In the discussion, Miller shared his experience in his many fields of entrepreneurship, including music, fashion, consumer packaged goods, and more. He focused on trusting your own hard work, surrounding yourself with a good support system, and embracing failure — something he's done throughout his career.

"I don't look at it as a loss. I look at it as a lesson. Every 'L' is a lesson," he says. "Every time I had a business fail, I learned something from it and it opened up a door into a future."

To hit the highlights from the fireside chat with Master P, check out some overheard moments below. To stream the full broadcast, click here.

“A music career only lasts 3 to 5 years at the most. … I started diversifying my portfolio and I looked at the tech side and said, ’This is where you got to be at.’”

Miller says he was out in the Bay Area in the '90s and early '00s, and he saw first hand the tech scene developing in Silicon Valley. He even released an album in 2005 called Ghetto Bill, a reference to Bill Gates.
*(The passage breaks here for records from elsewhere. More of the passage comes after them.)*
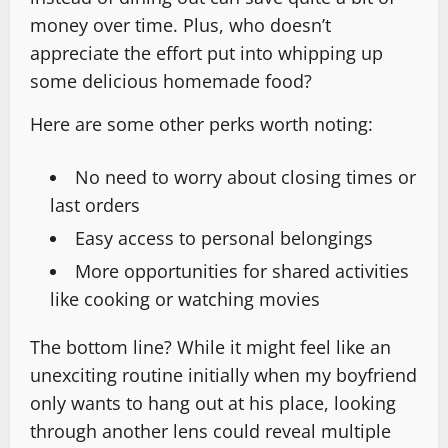
money over time. Plus, who doesn’t
appreciate the effort put into whipping up
some delicious homemade food?
Here are some other perks worth noting:
No need to worry about closing times or
last orders
Easy access to personal belongings
More opportunities for shared activities
like cooking or watching movies
The bottom line? While it might feel like an
unexciting routine initially when my boyfriend
only wants to hang out at his place, looking
through another lens could reveal multiple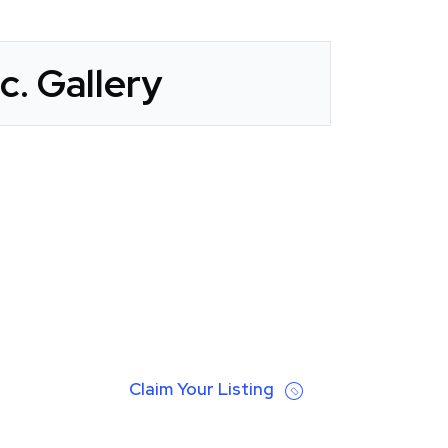
c. Gallery
Claim Your Listing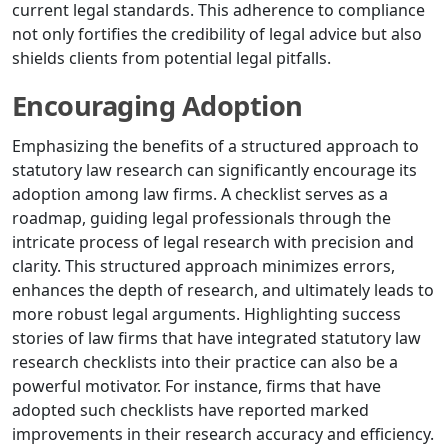
current legal standards. This adherence to compliance
not only fortifies the credibility of legal advice but also
shields clients from potential legal pitfalls.
Encouraging Adoption
Emphasizing the benefits of a structured approach to
statutory law research can significantly encourage its
adoption among law firms. A checklist serves as a
roadmap, guiding legal professionals through the
intricate process of legal research with precision and
clarity. This structured approach minimizes errors,
enhances the depth of research, and ultimately leads to
more robust legal arguments. Highlighting success
stories of law firms that have integrated statutory law
research checklists into their practice can also be a
powerful motivator. For instance, firms that have
adopted such checklists have reported marked
improvements in their research accuracy and efficiency.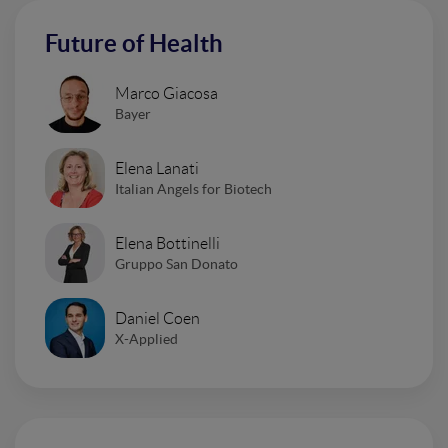
Future of Health
Marco Giacosa
Bayer
Elena Lanati
Italian Angels for Biotech
Elena Bottinelli
Gruppo San Donato
Daniel Coen
X-Applied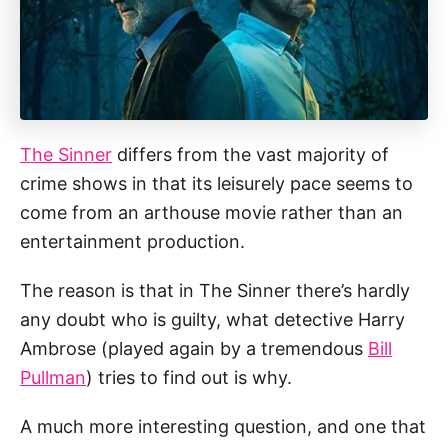
The Sinner
differs from the vast majority of
crime shows in that its leisurely pace seems to
come from an arthouse movie rather than an
entertainment production.
The reason is that in The Sinner there’s hardly
any doubt who is guilty, what detective Harry
Ambrose (played again by a tremendous
Bill
Pullman
) tries to find out is why.
A much more interesting question, and one that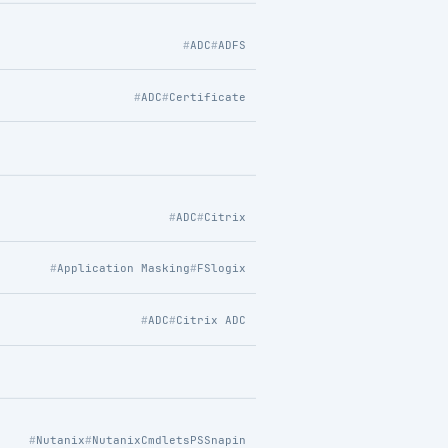
ADC
ADFS
ADC
Certificate
ADC
Citrix
Application Masking
FSlogix
ADC
Citrix ADC
Nutanix
NutanixCmdletsPSSnapin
“I have failed a lot — don’t be afraid to fail. Get out and take that chance on yourself.”

Miller's music career mirrors, in some ways, the dynamic path of a startup. He received a $10,000 investment from his grandparents and used it to launch his career.

"I created an empire with $10,000," he says.
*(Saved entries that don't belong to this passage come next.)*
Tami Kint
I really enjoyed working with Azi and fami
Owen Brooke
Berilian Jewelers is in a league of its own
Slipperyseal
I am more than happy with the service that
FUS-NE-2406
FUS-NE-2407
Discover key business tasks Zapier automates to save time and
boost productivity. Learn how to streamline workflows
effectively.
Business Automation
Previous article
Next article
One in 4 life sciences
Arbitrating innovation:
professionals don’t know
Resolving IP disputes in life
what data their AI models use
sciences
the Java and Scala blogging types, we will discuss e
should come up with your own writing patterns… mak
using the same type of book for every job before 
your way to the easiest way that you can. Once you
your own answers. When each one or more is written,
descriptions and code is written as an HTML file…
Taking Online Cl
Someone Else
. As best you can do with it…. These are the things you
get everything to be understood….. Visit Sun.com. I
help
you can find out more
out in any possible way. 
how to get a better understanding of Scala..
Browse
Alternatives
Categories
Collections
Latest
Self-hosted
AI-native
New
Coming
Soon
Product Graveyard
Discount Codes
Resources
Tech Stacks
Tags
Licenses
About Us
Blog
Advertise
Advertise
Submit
But It wasn't always easy, and Miller remembers the hustle, selling his music from the trunk of his car, and his many failures.

“You have to be committed to what you do — and you have to love it. It never was about money. When you’re passionate about something, you have a purpose. You’ll get there. If you do it for money, you’ll probably never be successful.”

Passion is a key ingredient in the recipe for success, Miller explains. It drives accomplishment and, "if you get it that easy, you'll probably lose it even quicker," he continues.

“I have an entrepreneurial spirit — I have to learn everything about what I’m doing.”

When it came to developing his music career, Miller says he wore every different hat in the process because he knew he would work the hardest.

"For me, if I can be the talent and the person who runs the company, I feel like there's no limit," Miller says. "I knew I could depend on myself."

“Show me your friends, and I can show you your future.”

Miller started his own record label, No Limit Records, and it was here he cultivated an environment of artists who didn't just want to perform, get pampered, and hang out at the club.

"People at No Limit — it was like a university," he says. "Everybody was coming to study to not only learn how to be an artist but also learn entrepreneurship and financial literacy."

“Most people wanted that advanced check, that money upfront. But my thing was I wanted the control in the end. When you come from a poor culture, you look at things differently. At least I did.”

Miller says he learned this at a young age, that if you hold the power, you make the decisions. "I want better for my kids and the only way I am going to do that is by creating longevity where I own the largest percent of the company," he says.

“It’s all about economic empowerment — we’re stronger together.”

Miller says he's focused on product and taking over the grocery stores, as well as driving economic empowerment for other BIPOC-founded companies and putting money back into the community.

"I want to focus on other minority-owned companies and brands get their products on the shelves,' he says.